Column Sort key Description
Rank R Position based on current sort order (medals for top 3: 🥇🥈🥉)
Tier SWE-bench tier (S+, S, A+, A, A-, B+, B, C)
SWE% S SWE-bench Verified score — industry-standard for coding
CTX C Context window size (e.g. 128k)
Model M Model display name (favorites show ⭐ prefix)
Provider O Provider name — press D to cycle provider filter
Latest Ping L Most recent round-trip latency in milliseconds
Avg Ping A Rolling average of ALL successful pings since launch
Health H Current status: UP ✅, NO KEY 🔑, Timeout ⏳, Overloaded 🔥, Not Found 🚫
Verdict V Health verdict based on avg latency + stability
Stability B Composite 0–100 consistency score (see below)
Up% U Uptime — percentage of successful pings

Verdict values

Verdict Meaning
Perfect Avg < 400ms with stable p95/jitter
Normal Avg < 1000ms, consistent responses
Slow Avg 1000–2000ms
Spiky Good avg but erratic tail latency (p95 >> avg)
Very Slow Avg 2000–5000ms
Overloaded Server returned 429/503 (rate limited or capacity hit)
Unstable Was previously up but now timing out, or avg > 5000ms
Not Active No successful pings yet
Pending First ping still in flight

Stability Score formula

The Stability column answers: "How consistent and predictable is this model?"

Average latency alone is misleading.
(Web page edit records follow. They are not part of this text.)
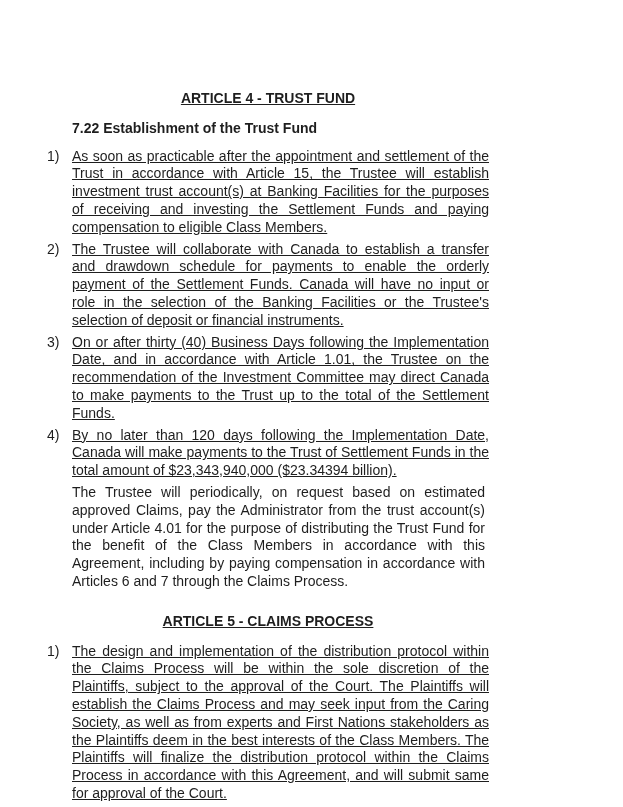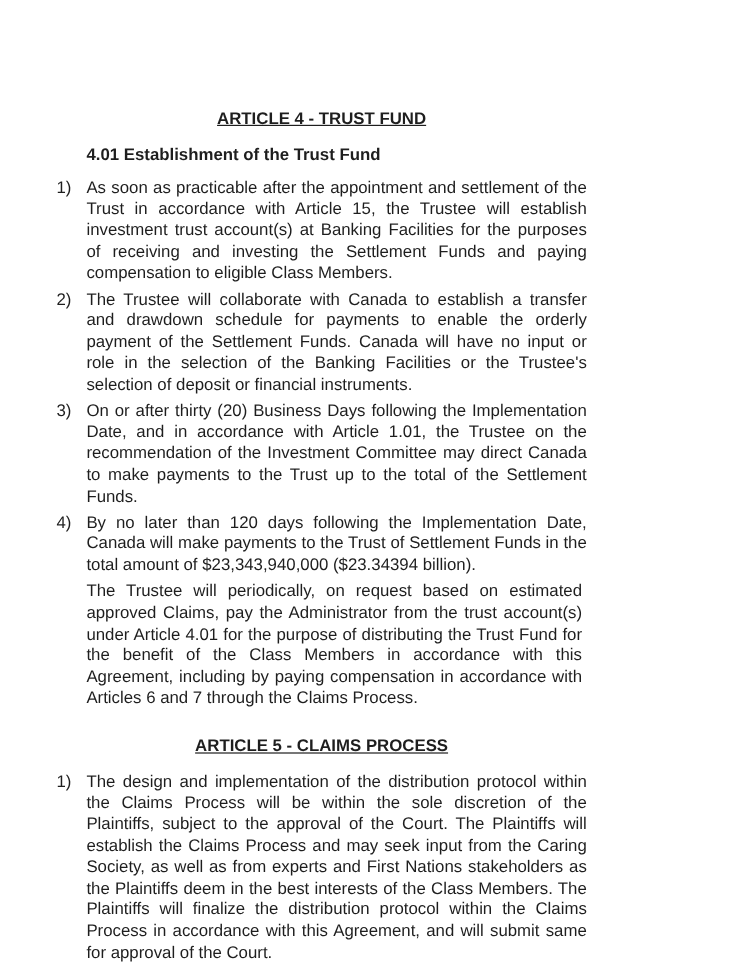--- a/index.html
+++ b/index.html
@@ -65,7 +65,7 @@
 
   <div class="article-title">ARTICLE 4 - TRUST FUND</div>
 
-  <div class="section-heading">4.01 Establishment of the Trust Fund</div>
+  <div class="section-heading">7.22 Establishment of the Trust Fund</div>
 
   <div class="num-item">
     <span class="num">1)</span>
A model averaging 250ms that randomly spikes to 6 s feels slower than a steady 400ms model. The stability score captures this.

Four signals, normalized to 0–100, combined with weights:

Stability = 0.30 × p95_score
          + 0.30 × jitter_score
          + 0.20 × spike_score
          + 0.20 × reliability_score
Component Weight What it measures Normalization
p95 latency 30% Worst 5% of response times 100 × (1 - p95 / 5000), clamped 0–100
Jitter (σ) 30% Standard deviation of ping times 100 × (1 - jitter / 2000), clamped 0–100
Spike rate 20% Fraction of pings above 3000ms 100 × (1 - spikes / total_pings)
Reliability 20% Fraction of HTTP 200 pings Direct uptime % (0–100)

Example: Model A: avg 250ms, p95 6000ms → score ~30. Model B: avg 400ms, p95 650ms → score ~85. Model B feels faster in real usage.